The procedure typically takes about an hour. It can be performed under general anesthesia, spinal anesthesia, or lighter sedation combined with local numbing injections at the incision sites. The choice depends on how extensive the surgery is and your overall health.

Why It’s Done

Varicose veins develop when the one-way valves inside a vein stop working properly. Blood pools and flows backward, stretching the vein walls until they bulge visibly under the skin. For some people, this is purely cosmetic. For others, it causes real symptoms: aching, heaviness, swelling, skin discoloration, or in severe cases, open sores near the ankle that won’t heal.

Your doctor may recommend vein stripping when varicose veins cause persistent leg pain and heaviness, lead to skin changes or ulcers from chronic pressure buildup, involve blood clots or vein inflammation, or simply can’t be treated with newer, less invasive methods. Veins that are unusually large, extremely tortuous (twisted), or positioned in a way that makes catheter-based treatments difficult are common reasons stripping is still chosen over alternatives.

Recovery Timeline

Most people return to work within two days to one week after surgery. If your job involves prolonged standing, heavy lifting, or driving, or if both legs were treated at once, you may need longer. Bruising along the inner thigh is normal and can look dramatic, but it fades over the following weeks.

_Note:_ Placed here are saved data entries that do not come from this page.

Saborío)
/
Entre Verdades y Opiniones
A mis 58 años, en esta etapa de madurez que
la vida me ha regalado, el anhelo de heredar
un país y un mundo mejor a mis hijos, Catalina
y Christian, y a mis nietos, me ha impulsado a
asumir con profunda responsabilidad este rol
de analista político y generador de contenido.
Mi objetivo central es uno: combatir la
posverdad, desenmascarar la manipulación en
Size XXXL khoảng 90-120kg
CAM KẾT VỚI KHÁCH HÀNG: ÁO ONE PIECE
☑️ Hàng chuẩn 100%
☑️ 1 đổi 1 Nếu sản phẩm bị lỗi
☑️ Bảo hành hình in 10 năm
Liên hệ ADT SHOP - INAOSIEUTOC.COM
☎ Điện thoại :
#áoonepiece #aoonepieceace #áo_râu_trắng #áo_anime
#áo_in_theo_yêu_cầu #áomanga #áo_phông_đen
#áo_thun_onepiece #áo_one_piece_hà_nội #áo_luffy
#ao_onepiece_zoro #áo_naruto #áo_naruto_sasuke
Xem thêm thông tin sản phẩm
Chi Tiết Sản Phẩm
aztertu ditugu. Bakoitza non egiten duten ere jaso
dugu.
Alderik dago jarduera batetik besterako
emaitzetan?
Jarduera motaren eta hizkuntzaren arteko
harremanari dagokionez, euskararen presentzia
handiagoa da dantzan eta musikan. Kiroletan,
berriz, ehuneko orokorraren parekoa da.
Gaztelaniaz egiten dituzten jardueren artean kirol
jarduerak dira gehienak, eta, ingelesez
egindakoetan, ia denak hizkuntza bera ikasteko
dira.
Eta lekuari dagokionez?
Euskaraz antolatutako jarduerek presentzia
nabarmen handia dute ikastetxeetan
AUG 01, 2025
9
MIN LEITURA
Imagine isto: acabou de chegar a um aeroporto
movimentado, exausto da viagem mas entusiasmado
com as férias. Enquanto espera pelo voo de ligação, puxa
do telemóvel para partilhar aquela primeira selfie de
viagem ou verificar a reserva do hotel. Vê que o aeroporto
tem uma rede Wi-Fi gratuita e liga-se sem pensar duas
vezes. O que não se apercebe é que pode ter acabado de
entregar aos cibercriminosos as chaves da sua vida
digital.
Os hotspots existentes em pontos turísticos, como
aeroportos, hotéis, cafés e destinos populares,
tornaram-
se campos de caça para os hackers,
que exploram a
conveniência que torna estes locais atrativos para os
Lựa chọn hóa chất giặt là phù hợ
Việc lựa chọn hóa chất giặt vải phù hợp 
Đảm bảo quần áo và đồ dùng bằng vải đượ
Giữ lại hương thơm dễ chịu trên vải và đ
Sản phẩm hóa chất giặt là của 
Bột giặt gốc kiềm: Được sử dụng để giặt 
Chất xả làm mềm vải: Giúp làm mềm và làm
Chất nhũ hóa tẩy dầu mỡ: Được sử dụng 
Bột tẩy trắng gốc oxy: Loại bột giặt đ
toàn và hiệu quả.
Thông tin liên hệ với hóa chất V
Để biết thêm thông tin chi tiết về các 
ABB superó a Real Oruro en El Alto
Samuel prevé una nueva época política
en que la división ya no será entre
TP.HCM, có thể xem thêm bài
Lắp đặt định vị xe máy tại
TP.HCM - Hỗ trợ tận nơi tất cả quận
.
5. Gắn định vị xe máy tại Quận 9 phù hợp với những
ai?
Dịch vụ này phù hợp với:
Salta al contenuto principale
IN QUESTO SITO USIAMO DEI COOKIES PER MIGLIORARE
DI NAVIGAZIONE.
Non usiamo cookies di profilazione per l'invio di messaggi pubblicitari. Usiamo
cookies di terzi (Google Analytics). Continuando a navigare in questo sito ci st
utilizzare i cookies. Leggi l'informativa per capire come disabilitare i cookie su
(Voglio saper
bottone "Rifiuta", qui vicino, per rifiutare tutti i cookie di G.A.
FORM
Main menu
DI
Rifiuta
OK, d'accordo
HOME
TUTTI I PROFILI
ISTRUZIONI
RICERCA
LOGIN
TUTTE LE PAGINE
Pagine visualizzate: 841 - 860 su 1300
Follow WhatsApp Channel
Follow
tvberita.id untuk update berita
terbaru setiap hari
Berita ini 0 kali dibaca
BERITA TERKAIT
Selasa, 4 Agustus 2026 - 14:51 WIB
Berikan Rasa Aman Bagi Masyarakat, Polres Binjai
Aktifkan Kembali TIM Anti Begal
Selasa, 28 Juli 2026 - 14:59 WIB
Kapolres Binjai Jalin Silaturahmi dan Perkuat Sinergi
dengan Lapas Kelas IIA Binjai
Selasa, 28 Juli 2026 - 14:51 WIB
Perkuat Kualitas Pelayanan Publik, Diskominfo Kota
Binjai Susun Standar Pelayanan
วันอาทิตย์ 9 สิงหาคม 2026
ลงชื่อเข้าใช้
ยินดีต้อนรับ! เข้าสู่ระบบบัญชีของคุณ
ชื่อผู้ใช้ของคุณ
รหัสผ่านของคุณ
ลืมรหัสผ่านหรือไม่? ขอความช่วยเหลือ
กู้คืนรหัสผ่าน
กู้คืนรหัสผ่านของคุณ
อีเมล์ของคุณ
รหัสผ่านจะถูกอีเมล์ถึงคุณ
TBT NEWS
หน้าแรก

You’ll be asked to walk soon after the procedure, which helps blood circulate through the remaining healthy veins. A compression bandage or stocking is worn afterward to reduce swelling and support healing. Elevating your legs when resting and avoiding sitting or standing in one position for long stretches speeds recovery. Most people feel significantly better within two to three weeks, though some tenderness along the path where the vein was removed can linger longer.

Risks and Complications

The most notable risk is nerve injury. The saphenous nerve runs very close to the great saphenous vein, especially below the knee, which is why surgeons typically strip only the thigh portion rather than the full length to the ankle. When stripping extends to the ankle, retrospective estimates put nerve injury rates between 23% and 40%. Limiting the strip to the knee dramatically reduces this. In one study comparing techniques, nerve injury symptoms at six months ranged from 4% to 26% depending on the stripping method and equipment used.

Nerve damage from vein stripping usually causes numbness or tingling along the inner calf or foot rather than muscle weakness. For many patients these symptoms gradually improve, though some experience permanent patches of reduced sensation. Other possible complications include bruising or blood collection under the skin, deep vein blood clots, and infection at the incision sites, though these are less common.

How Effective Is It Long Term?

Vein stripping reliably eliminates the treated vein and its associated symptoms. The catch is that varicose veins have a high tendency to come back. Recurrence rates after stripping surgery range from 20% to 60% within five years, and climb higher with longer follow-up. Recurrence doesn’t necessarily mean the surgery failed. New varicose veins can develop from previously healthy veins whose valves deteriorate over time, or from small branches that were left in place during the original procedure and later dilate under pressure.

How It Compares to Newer Treatments

Over the past two decades, minimally invasive alternatives have largely replaced stripping as the first-line treatment for most varicose veins. These include laser ablation and radiofrequency ablation, which use heat delivered through a thin catheter to seal the vein shut from the inside, and foam sclerotherapy, which uses an injected solution to collapse the vein walls. These procedures are done through needle-sized punctures rather than incisions, require only local anesthesia, and allow most people to resume normal activity the same day.

Studies comparing stripping to thermal ablation show similar success rates at five years, but the catheter-based methods consistently cause less pain, less bruising, and fewer nerve injuries in the short term. Stripping still has a role when veins are too wide, too winding, or too close to the skin surface for a catheter to navigate safely. It also remains common in healthcare systems where the equipment for thermal ablation isn’t available. If your doctor recommends stripping over a newer option, it’s worth asking why your specific anatomy or situation makes it the better choice.